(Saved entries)
+ + + +

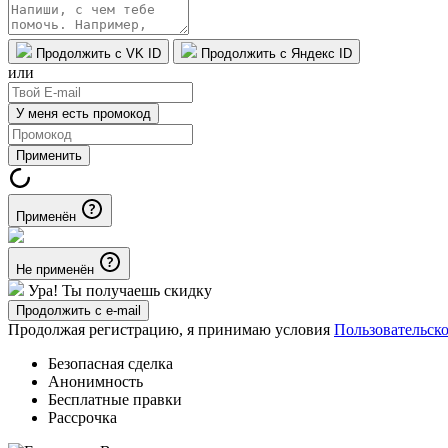
Продолжить с VK ID
Продолжить с Яндекс ID
или
У меня есть промокод
Применить
Применён
Не применён
Ура! Ты получаешь скидку
Продолжить с e-mail
Продолжая регистрацию, я принимаю условия
Пользовательск
Безопасная сделка
Анонимность
Бесплатные правки
Рассрочка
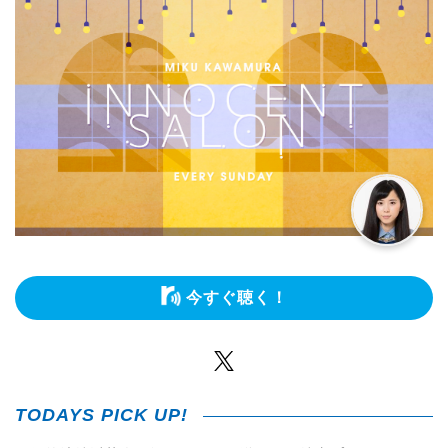
今すぐ聴く！
Twitter
TODAYS PICK UP!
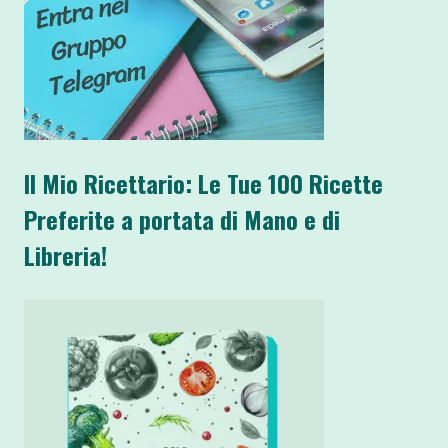
Il Mio Ricettario: Le Tue 100 Ricette
Preferite a portata di Mano e di
Libreria!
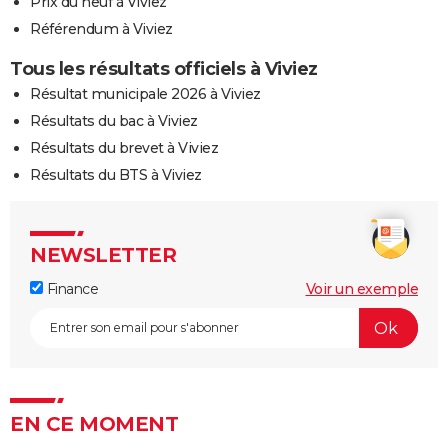
Prix du neuf à Viviez
Référendum à Viviez
Tous les résultats officiels à Viviez
Résultat municipale 2026 à Viviez
Résultats du bac à Viviez
Résultats du brevet à Viviez
Résultats du BTS à Viviez
NEWSLETTER
Finance
Voir un exemple
EN CE MOMENT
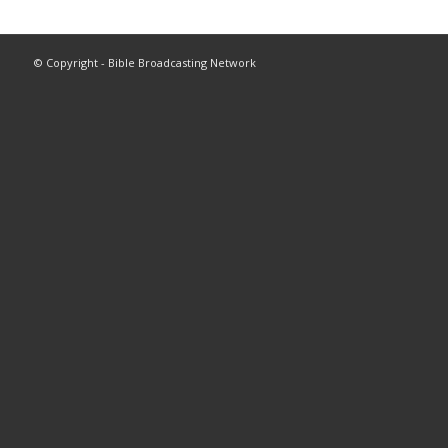
© Copyright - Bible Broadcasting Network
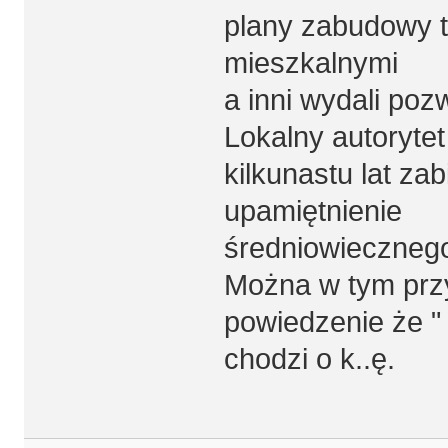
plany zabudowy 
mieszkalnymi
a inni wydali po
Lokalny autorytet 
kilkunastu lat za
upamiętnienie
średniowiecznego 
Można w tym prz
powiedzenie że " 
chodzi o k..ę.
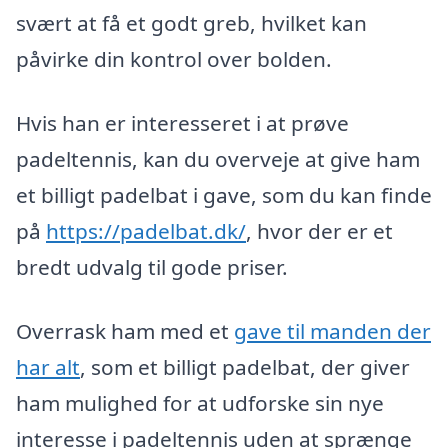
svært at få et godt greb, hvilket kan
påvirke din kontrol over bolden.
Hvis han er interesseret i at prøve
padeltennis, kan du overveje at give ham
et billigt padelbat i gave, som du kan finde
på
https://padelbat.dk/
, hvor der er et
bredt udvalg til gode priser.
Overrask ham med et
gave til manden der
har alt
, som et billigt padelbat, der giver
ham mulighed for at udforske sin nye
interesse i padeltennis uden at sprænge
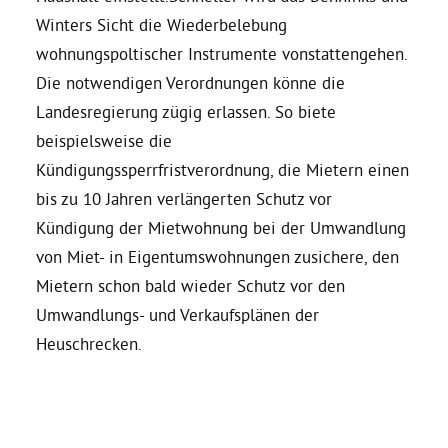
Winters Sicht die Wiederbelebung
Bezirksvertretungen
wohnungspoltischer Instrumente vonstattengehen.
Die notwendigen Verordnungen könne die
Landesregierung zügig erlassen. So biete
Aktiv werden
beispielsweise die
Kündigungssperrfristverordnung, die Mietern einen
Termine
bis zu 10 Jahren verlängerten Schutz vor
Kündigung der Mietwohnung bei der Umwandlung
Arbeitsgruppen
von Miet- in Eigentumswohnungen zusichere, den
Mietern schon bald wieder Schutz vor den
Mitglied werden
Umwandlungs- und Verkaufsplänen der
Heuschrecken.
Kommunalpolitik
Engagement-Sprechstunde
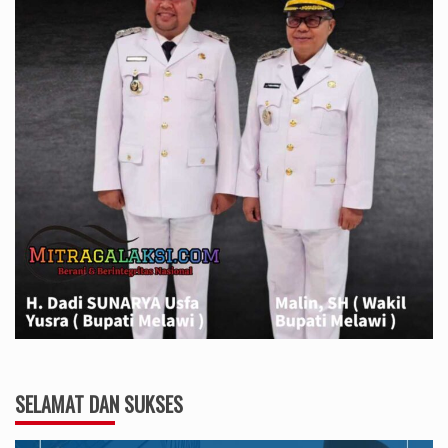
SELAMAT DAN SUKSES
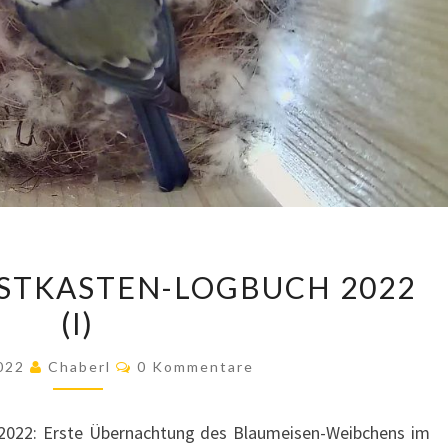
BLAUMEISEN-
STKASTEN-LOGBUCH 2022
NISTKASTEN-
(I)
LOGBUCH
2022
Kommentare
2022
Chaberl
0 Kommentare
(I)
4.2022: Erste Übernachtung des Blaumeisen-Weibchens im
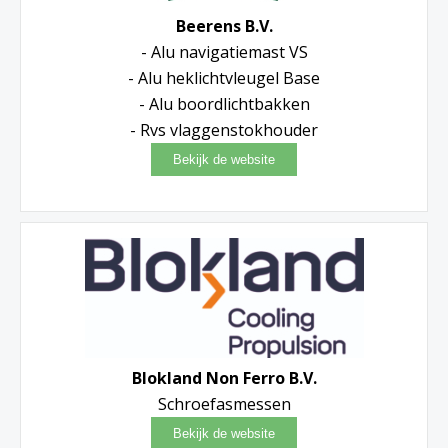
Beerens B.V.
- Alu navigatiemast VS
- Alu heklichtvleugel Base
- Alu boordlichtbakken
- Rvs vlaggenstokhouder
Blokland Non Ferro B.V.
Schroefasmessen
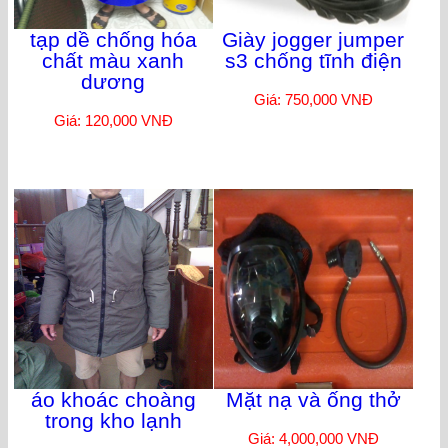
tạp dề chống hóa
Giày jogger jumper
chất màu xanh
s3 chống tĩnh điện
dương
Giá: 750,000 VNĐ
Giá: 120,000 VNĐ
áo khoác choàng
Mặt nạ và ống thở
trong kho lạnh
Giá: 4,000,000 VNĐ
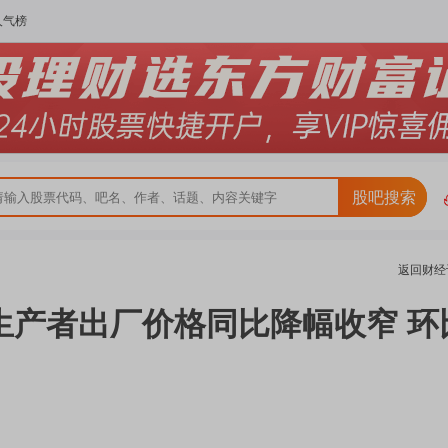
人气榜
股吧搜索
返回
财经
生产者出厂价格同比降幅收窄 环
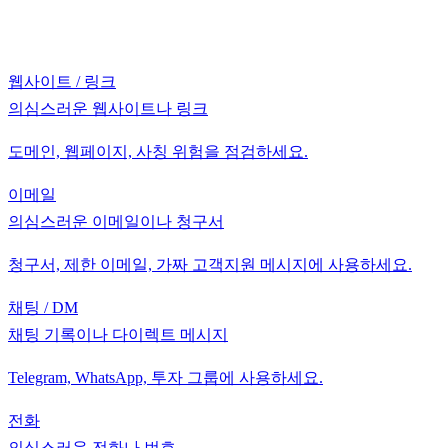
웹사이트 / 링크
의심스러운 웹사이트나 링크
도메인, 웹페이지, 사칭 위험을 점검하세요.
이메일
의심스러운 이메일이나 청구서
청구서, 제한 이메일, 가짜 고객지원 메시지에 사용하세요.
채팅 / DM
채팅 기록이나 다이렉트 메시지
Telegram, WhatsApp, 투자 그룹에 사용하세요.
전화
의심스러운 전화나 번호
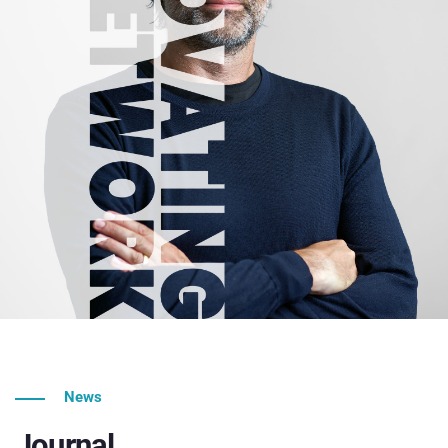
News
Journal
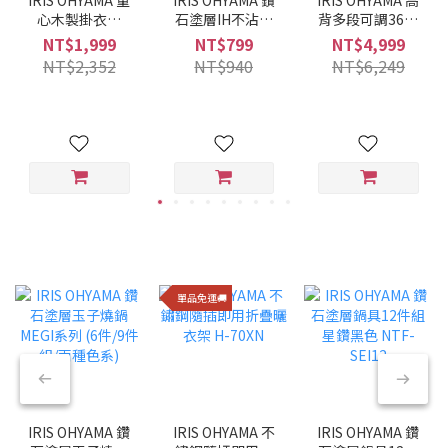
心木製掛衣架
石塗層IH不沾平
背多段可調360°
WTHR-830
底鍋 28CM VDI-
旋轉布質舒適躺
NT$1,999
NT$799
NT$4,999
F28 (酒紅色)
椅 FACN-KHB
NT$2,352
NT$940
NT$6,249
單品免運🚚
IRIS OHYAMA 鑽
IRIS OHYAMA 不
IRIS OHYAMA 鑽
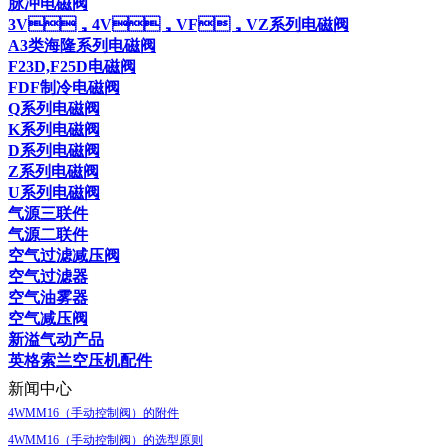
脉冲电磁阀
3V，4V，VF，VZ系列电磁阀
A3类海隆系列电磁阀
F23D,F25D电磁阀
FDF制冷电磁阀
Q系列电磁阀
K系列电磁阀
D系列电磁阀
Z系列电磁阀
U系列电磁阀
气源三联件
气源二联件
空气过滤减压阀
空气过滤器
空气油雾器
空气减压阀
新溢气动产品
英格索兰空压机配件
新闻中心
4WMM16（手动控制阀）的附件
4WMM16（手动控制阀）的选型原则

+ + + +

Task statement:
Retype the lines from the start of the items through the line that contains "interesse i padeltennis uden at sprænge", including that line. Leave the pictures out.

Problem solution:
Продолжить с VK ID
Продолжить с Яндекс ID
или
У меня есть промокод
Применить
Применён
Не применён
Ура! Ты получаешь скидку
Продолжить с e-mail
Продолжая регистрацию, я принимаю условия
Пользовательск
Безопасная сделка
Анонимность
Бесплатные правки
Рассрочка
今すぐ聴く！
Twitter
TODAYS PICK UP!
Il Mio Ricettario: Le Tue 100 Ricette
Preferite a portata di Mano e di
Libreria!
Prix du neuf à Viviez
Référendum à Viviez
Tous les résultats officiels à Viviez
Résultat municipale 2026 à Viviez
Résultats du bac à Viviez
Résultats du brevet à Viviez
Résultats du BTS à Viviez
NEWSLETTER
Finance
Voir un exemple
EN CE MOMENT
© Copyright - Bible Broadcasting Network
plany zabudowy 
mieszkalnymi
a inni wydali po
Lokalny autorytet 
kilkunastu lat za
upamiętnienie
średniowiecznego 
Można w tym prz
powiedzenie że " 
chodzi o k..ę.
svært at få et godt greb, hvilket kan
påvirke din kontrol over bolden.
Hvis han er interesseret i at prøve
padeltennis, kan du overveje at give ham
et billigt padelbat i gave, som du kan finde
på
https://padelbat.dk/
, hvor der er et
bredt udvalg til gode priser.
Overrask ham med et
gave til manden der
har alt
, som et billigt padelbat, der giver
ham mulighed for at udforske sin nye
interesse i padeltennis uden at sprænge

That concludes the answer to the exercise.